* **Exercise**
Using the listing below, retype exactly the lines starting at the one with "18: (275, 197, 2.59)" and ending at the one with "39: (931, 377, 2.54)", and include both.
=== Begin Enclosure ===
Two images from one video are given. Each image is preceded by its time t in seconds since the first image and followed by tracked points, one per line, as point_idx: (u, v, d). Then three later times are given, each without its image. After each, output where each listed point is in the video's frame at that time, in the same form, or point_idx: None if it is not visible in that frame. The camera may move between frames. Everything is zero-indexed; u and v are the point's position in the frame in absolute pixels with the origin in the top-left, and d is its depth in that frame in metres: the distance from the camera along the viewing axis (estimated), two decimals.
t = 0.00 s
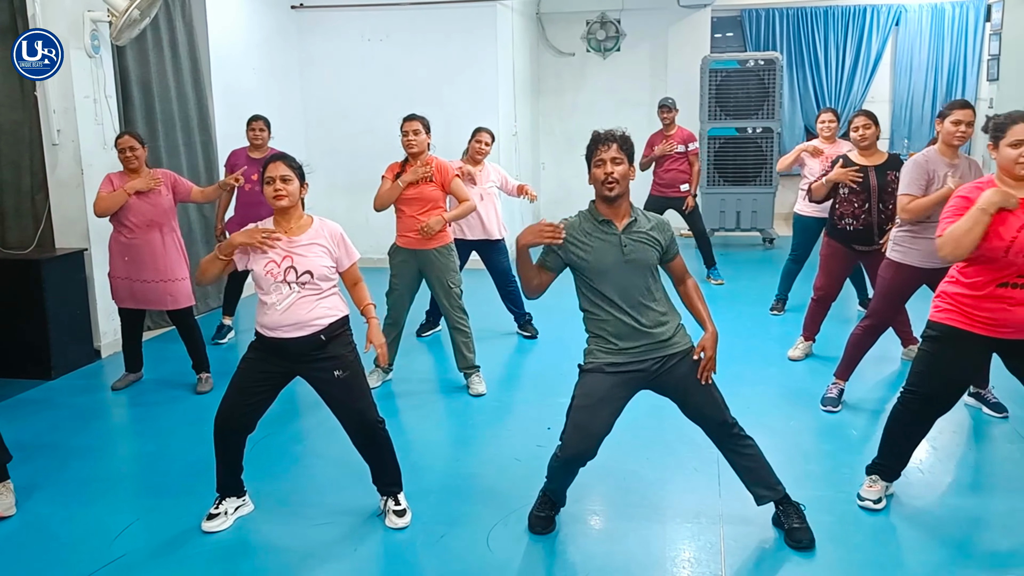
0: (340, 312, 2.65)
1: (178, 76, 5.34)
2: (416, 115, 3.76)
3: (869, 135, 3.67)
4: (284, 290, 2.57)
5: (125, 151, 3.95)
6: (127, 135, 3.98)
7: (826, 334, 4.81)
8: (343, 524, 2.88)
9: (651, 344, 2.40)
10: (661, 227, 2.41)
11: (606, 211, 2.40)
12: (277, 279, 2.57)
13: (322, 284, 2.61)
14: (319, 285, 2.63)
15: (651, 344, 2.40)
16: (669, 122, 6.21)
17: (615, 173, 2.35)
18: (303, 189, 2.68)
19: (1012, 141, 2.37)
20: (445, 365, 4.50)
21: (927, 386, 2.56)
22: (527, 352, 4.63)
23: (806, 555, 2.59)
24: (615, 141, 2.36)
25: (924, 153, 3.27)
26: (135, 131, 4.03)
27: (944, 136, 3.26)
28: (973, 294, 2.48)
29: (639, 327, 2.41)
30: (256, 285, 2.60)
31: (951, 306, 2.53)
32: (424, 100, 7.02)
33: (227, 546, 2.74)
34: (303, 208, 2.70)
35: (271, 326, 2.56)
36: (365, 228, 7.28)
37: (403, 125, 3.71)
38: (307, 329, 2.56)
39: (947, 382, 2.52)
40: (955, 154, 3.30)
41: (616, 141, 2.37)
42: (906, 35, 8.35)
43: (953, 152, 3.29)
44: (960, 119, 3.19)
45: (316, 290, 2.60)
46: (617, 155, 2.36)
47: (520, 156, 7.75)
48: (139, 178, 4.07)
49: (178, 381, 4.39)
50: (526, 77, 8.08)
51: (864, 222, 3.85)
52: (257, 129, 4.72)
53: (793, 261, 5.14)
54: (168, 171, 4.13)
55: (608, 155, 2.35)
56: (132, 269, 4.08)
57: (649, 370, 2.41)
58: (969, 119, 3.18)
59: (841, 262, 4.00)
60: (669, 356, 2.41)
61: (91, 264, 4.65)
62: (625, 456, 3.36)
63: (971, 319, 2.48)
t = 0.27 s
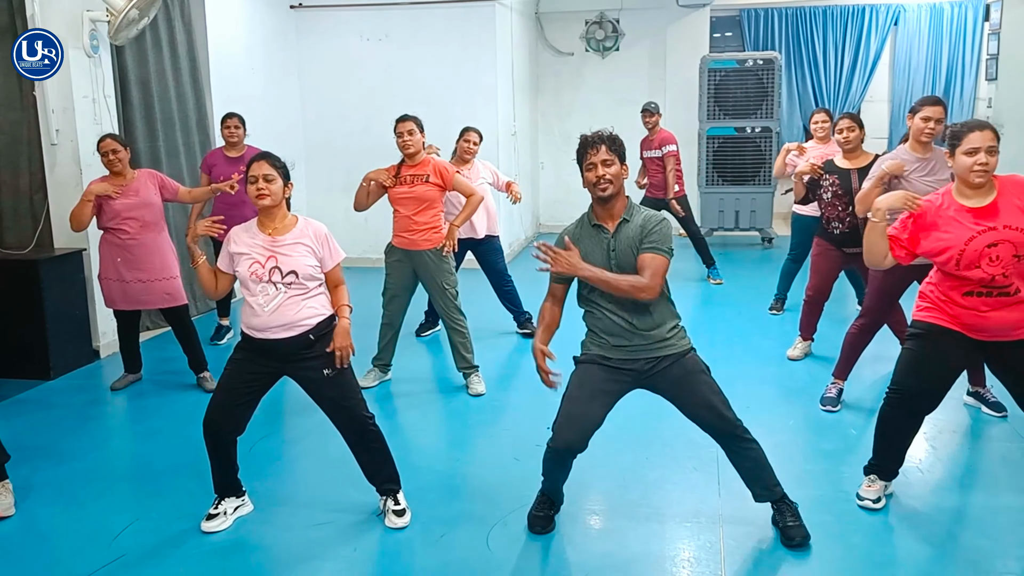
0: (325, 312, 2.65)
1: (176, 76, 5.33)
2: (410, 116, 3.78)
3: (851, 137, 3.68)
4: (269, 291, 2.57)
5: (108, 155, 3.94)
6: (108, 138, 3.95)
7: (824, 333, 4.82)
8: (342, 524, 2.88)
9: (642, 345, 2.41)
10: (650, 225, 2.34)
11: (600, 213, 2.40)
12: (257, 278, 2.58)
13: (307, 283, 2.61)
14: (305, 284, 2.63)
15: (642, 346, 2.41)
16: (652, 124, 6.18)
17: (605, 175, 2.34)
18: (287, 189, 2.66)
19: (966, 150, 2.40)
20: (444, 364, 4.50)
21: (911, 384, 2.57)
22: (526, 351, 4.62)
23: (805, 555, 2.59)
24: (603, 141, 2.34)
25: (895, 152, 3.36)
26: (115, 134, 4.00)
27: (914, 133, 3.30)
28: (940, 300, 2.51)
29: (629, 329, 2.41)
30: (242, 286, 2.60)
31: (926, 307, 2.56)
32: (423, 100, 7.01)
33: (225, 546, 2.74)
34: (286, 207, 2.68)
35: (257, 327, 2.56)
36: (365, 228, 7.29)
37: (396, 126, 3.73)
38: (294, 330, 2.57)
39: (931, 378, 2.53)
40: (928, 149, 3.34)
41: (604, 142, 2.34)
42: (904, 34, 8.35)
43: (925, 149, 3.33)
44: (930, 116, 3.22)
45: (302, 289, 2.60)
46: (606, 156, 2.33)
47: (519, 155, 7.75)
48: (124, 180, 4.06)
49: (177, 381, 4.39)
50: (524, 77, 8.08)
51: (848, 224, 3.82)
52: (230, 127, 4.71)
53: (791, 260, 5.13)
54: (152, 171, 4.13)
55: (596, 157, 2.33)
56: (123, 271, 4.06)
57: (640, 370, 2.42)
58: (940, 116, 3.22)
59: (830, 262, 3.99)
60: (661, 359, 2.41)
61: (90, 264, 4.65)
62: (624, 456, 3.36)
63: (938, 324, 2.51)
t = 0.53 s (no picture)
0: (309, 311, 2.65)
1: (172, 76, 5.33)
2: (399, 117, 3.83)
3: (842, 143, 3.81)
4: (251, 290, 2.55)
5: (111, 156, 3.95)
6: (112, 139, 3.98)
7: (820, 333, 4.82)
8: (338, 524, 2.87)
9: (662, 347, 2.35)
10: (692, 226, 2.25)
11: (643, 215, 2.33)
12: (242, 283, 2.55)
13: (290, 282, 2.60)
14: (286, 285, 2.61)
15: (663, 347, 2.35)
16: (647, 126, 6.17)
17: (643, 176, 2.25)
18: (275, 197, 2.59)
19: (985, 143, 2.33)
20: (440, 365, 4.49)
21: (913, 382, 2.57)
22: (522, 351, 4.62)
23: (802, 554, 2.60)
24: (638, 142, 2.24)
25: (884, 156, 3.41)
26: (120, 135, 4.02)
27: (900, 136, 3.32)
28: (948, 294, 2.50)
29: (660, 334, 2.35)
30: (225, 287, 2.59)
31: (932, 301, 2.55)
32: (419, 101, 7.01)
33: (221, 546, 2.74)
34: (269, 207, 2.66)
35: (242, 327, 2.56)
36: (362, 228, 7.28)
37: (385, 128, 3.76)
38: (278, 329, 2.57)
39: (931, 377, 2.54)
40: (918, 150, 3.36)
41: (639, 142, 2.24)
42: (900, 34, 8.36)
43: (913, 149, 3.35)
44: (910, 118, 3.24)
45: (284, 288, 2.58)
46: (642, 156, 2.24)
47: (515, 155, 7.75)
48: (127, 181, 4.08)
49: (174, 381, 4.38)
50: (520, 78, 8.09)
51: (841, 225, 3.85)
52: (217, 127, 4.69)
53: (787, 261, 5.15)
54: (155, 171, 4.14)
55: (633, 158, 2.24)
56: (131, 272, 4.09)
57: (658, 372, 2.37)
58: (921, 116, 3.23)
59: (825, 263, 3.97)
60: (681, 361, 2.35)
61: (86, 264, 4.64)
62: (621, 456, 3.36)
63: (942, 317, 2.50)
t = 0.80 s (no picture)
0: (309, 313, 2.65)
1: (169, 75, 5.32)
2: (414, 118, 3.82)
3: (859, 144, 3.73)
4: (251, 291, 2.55)
5: (143, 154, 3.97)
6: (146, 138, 3.99)
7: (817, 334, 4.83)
8: (334, 524, 2.87)
9: (693, 346, 2.35)
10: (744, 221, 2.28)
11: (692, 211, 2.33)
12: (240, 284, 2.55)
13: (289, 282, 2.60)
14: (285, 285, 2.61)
15: (694, 346, 2.35)
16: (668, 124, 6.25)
17: (695, 172, 2.28)
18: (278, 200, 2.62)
19: None
20: (436, 365, 4.49)
21: (934, 387, 2.57)
22: (519, 351, 4.62)
23: (799, 554, 2.60)
24: (692, 138, 2.27)
25: (918, 160, 3.34)
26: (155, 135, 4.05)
27: (933, 143, 3.25)
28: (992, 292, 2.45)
29: (693, 332, 2.35)
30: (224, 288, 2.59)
31: (966, 303, 2.51)
32: (416, 101, 7.01)
33: (217, 546, 2.73)
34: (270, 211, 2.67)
35: (241, 327, 2.56)
36: (359, 228, 7.28)
37: (400, 127, 3.75)
38: (278, 330, 2.56)
39: (947, 381, 2.53)
40: (951, 157, 3.29)
41: (694, 138, 2.27)
42: (897, 35, 8.37)
43: (948, 156, 3.29)
44: (943, 124, 3.18)
45: (281, 290, 2.59)
46: (696, 153, 2.27)
47: (512, 155, 7.75)
48: (154, 180, 4.08)
49: (171, 381, 4.38)
50: (518, 78, 8.09)
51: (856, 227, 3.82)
52: (217, 129, 4.70)
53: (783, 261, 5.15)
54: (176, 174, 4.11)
55: (688, 154, 2.27)
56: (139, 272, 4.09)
57: (685, 371, 2.37)
58: (953, 122, 3.17)
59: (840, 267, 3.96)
60: (711, 360, 2.35)
61: (82, 264, 4.63)
62: (618, 456, 3.36)
63: (980, 314, 2.46)
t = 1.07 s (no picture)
0: (329, 315, 2.65)
1: (165, 74, 5.31)
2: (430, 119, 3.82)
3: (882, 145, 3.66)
4: (271, 292, 2.57)
5: (171, 161, 3.90)
6: (175, 145, 3.93)
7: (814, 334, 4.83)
8: (331, 524, 2.87)
9: (701, 344, 2.35)
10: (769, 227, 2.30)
11: (715, 209, 2.31)
12: (262, 283, 2.57)
13: (307, 285, 2.60)
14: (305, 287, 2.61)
15: (701, 345, 2.35)
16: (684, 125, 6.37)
17: (731, 173, 2.26)
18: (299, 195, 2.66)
19: None
20: (434, 365, 4.49)
21: (939, 389, 2.58)
22: (516, 352, 4.62)
23: (794, 554, 2.61)
24: (733, 139, 2.26)
25: (938, 159, 3.31)
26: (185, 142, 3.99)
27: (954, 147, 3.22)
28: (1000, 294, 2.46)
29: (699, 332, 2.35)
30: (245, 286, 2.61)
31: (974, 303, 2.52)
32: (413, 102, 7.00)
33: (213, 546, 2.73)
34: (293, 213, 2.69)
35: (258, 328, 2.56)
36: (356, 228, 7.28)
37: (418, 128, 3.75)
38: (296, 332, 2.56)
39: (949, 385, 2.55)
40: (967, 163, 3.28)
41: (735, 139, 2.26)
42: (894, 36, 8.37)
43: (968, 162, 3.27)
44: (966, 130, 3.15)
45: (303, 291, 2.59)
46: (735, 154, 2.26)
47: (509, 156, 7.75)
48: (178, 189, 4.01)
49: (168, 380, 4.38)
50: (515, 78, 8.08)
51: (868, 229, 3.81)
52: (233, 127, 4.65)
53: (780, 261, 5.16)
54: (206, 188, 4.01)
55: (725, 154, 2.26)
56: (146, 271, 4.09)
57: (691, 369, 2.37)
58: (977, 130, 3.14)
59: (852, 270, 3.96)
60: (717, 360, 2.36)
61: (79, 264, 4.62)
62: (616, 456, 3.36)
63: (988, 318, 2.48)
=== End Enclosure ===
* **Exercise output**
18: (275, 197, 2.59)
19: (985, 143, 2.33)
20: (440, 365, 4.49)
21: (913, 382, 2.57)
22: (522, 351, 4.62)
23: (802, 554, 2.60)
24: (638, 142, 2.24)
25: (884, 156, 3.41)
26: (120, 135, 4.02)
27: (900, 136, 3.32)
28: (948, 294, 2.50)
29: (660, 334, 2.35)
30: (225, 287, 2.59)
31: (932, 301, 2.55)
32: (419, 101, 7.01)
33: (221, 546, 2.74)
34: (269, 207, 2.66)
35: (242, 327, 2.56)
36: (362, 228, 7.28)
37: (385, 128, 3.76)
38: (278, 329, 2.57)
39: (931, 377, 2.54)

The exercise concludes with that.